Completion of the metro line has been held off for a total of five years
Eight years since construction started on the development of Ho Chi Minh City’s first metro line, its completion date remains uncertain, with city officials blaming bureaucratic red tape for dogging the project.
Ho Chi Minh City has ambitious plans to develop a network of eight metro lines, stretching a total of 220 kilometers, to combat growing number of personal vehicles on its roads.
Construction of the first line, which connects downtown Ho Chi Minh City with District 9 in the city’s eastern part, was launched in 2010 with the completion date initially set for 2015.
When completed, the 19.7-kilometer line could transport 620,000 passengers per day, taking pressure away from the city’s overcrowded public transport system that’s overly dependent on buses.
However, in 2011 the municipal administration adjusted the project’s investment capital from VND17.4 trillion (US$765 million) to VND47.3 trillion ($2 billion) and announced that its completion would be delayed until 2018.
Sluggish land clearance and adjustments to the line’s original design for better connection with future metro lines were named as reasons for the delay, according to city officials at the time.
According to Tran Vinh Tuyen, deputy chairman of the municipal People’s Committee, the lawmaking National Assembly has yet to approve the capital raise, effectively barring the city from money critically needed to pay contractors.
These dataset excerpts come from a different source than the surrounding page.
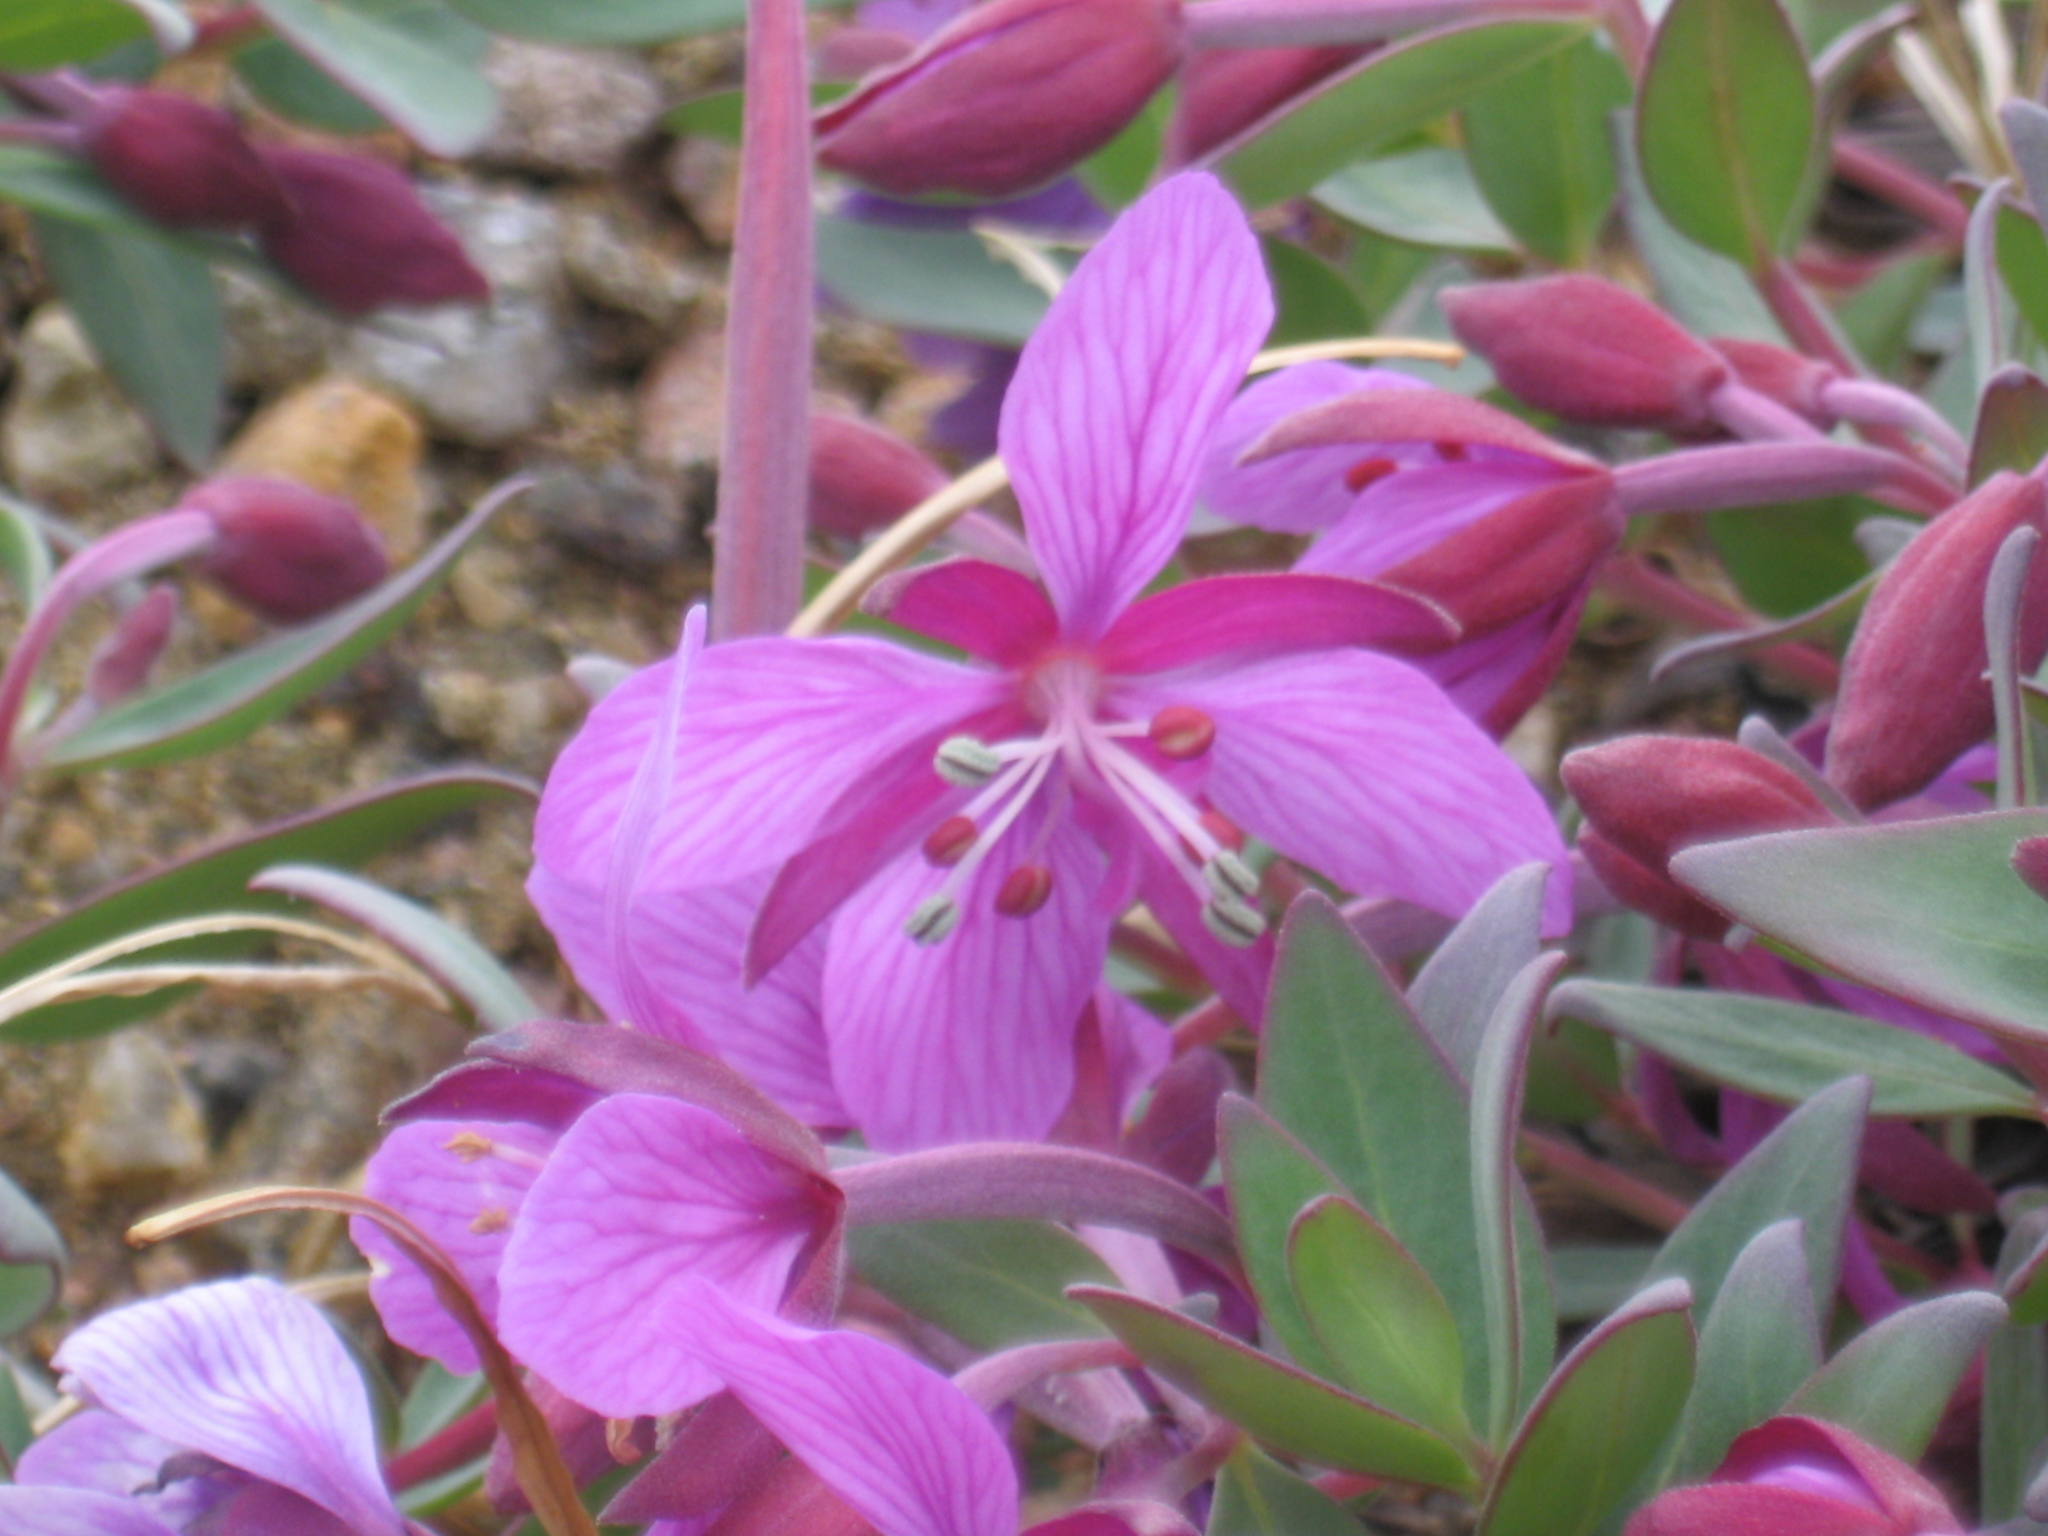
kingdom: Plantae
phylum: Tracheophyta
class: Magnoliopsida
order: Myrtales
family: Onagraceae
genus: Chamaenerion
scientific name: Chamaenerion latifolium
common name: Dwarf fireweed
Without payment, some foreign contractors are already slowing down works on the project or even withdrawing experts from Vietnam as a sign of protest, Tuyen said.
At some construction sites, vandalism has been spotted as unfinished items are left to gather dust without signs of human activity.
As such, city officials have once again announced a delay in completion of the first metro line until 2020, while asking for more autonomy in deciding various important procedures, mechanism, and policies regarding the construction of the line as part of an effort to expedite the project.
In 2017, Ho Chi Minh City was forced to spend VND1.67 trillion ($73.5 million) from its own budget to pay contractors while waiting for capital allocation from the government.
This year, the city fears it will have to spend another VND1 trillion ($43.95 million) to avoid legal liabilities stemming from the late payment.